Held: The claim was dismissed.
There was nothing to prevent the defendant from making simultaneous claims for new leases in respect of each flat in the building. It was possible to be a qualifying tenant of a flat with the right to acquire a new lease even though the lease under which the flat was held also demised additional premises. In any particular case, those other premises might be other flats in the building, the common parts or another type of property but provided that the lease demised a flat, the tenant might claim a new lease of that flat: Crean Davidson Investments Ltd v Earl of Cadogan [1998] 2 EGLR 96 and Earl of Cadogan v Search Guarantees plc [2004] 42 EG 162 considered.
The statutory language was clear and the definition of “qualifying tenant” plainly applied to the defendant in the present case. The court had no difficulty in interpreting section 56(1)(a) as providing that new leases should be granted in substitution for an existing lease, to the extent of those premises covered by the new lease or leases.

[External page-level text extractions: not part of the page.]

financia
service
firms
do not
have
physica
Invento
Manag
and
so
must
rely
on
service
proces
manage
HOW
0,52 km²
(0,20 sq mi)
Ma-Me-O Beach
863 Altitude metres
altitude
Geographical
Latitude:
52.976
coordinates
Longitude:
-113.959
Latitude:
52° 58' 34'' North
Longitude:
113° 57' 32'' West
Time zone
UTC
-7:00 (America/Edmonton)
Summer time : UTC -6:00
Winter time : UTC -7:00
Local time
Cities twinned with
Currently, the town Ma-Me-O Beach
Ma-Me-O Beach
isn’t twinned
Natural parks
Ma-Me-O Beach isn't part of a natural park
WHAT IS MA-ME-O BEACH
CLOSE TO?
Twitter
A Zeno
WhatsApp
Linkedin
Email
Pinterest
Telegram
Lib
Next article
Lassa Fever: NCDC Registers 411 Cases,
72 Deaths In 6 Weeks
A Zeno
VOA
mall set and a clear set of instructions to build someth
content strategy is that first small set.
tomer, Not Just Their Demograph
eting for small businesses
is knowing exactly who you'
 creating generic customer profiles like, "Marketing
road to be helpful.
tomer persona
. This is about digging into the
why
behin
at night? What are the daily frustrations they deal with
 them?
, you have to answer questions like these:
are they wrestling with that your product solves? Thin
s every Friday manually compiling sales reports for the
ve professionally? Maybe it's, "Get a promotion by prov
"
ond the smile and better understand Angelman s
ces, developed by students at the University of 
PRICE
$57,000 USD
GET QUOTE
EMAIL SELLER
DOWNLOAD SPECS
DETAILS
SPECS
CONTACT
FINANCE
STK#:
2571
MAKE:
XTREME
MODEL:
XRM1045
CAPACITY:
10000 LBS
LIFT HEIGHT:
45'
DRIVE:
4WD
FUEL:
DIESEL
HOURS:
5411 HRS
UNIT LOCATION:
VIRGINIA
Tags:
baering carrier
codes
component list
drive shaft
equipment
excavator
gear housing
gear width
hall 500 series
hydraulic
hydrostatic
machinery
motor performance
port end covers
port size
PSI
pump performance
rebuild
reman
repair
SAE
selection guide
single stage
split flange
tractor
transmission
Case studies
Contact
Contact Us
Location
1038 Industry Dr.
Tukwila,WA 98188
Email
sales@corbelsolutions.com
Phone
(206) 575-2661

No gap would result in the legal situation from such an interpretation. The existing lease would have to be modified so that the consideration payable thereunder was reduced to account for the fact that it no longer covered the flats demised under the new leases. The money that would pass by way of rent under the existing lease would be reduced, but that was covered under existing common law principles.
Kenneth Munro (instructed by Taylor Wessing) appeared for the claimants; Anthony Radevsky (instructed by Teacher Stern Selby) appeared for the defendant.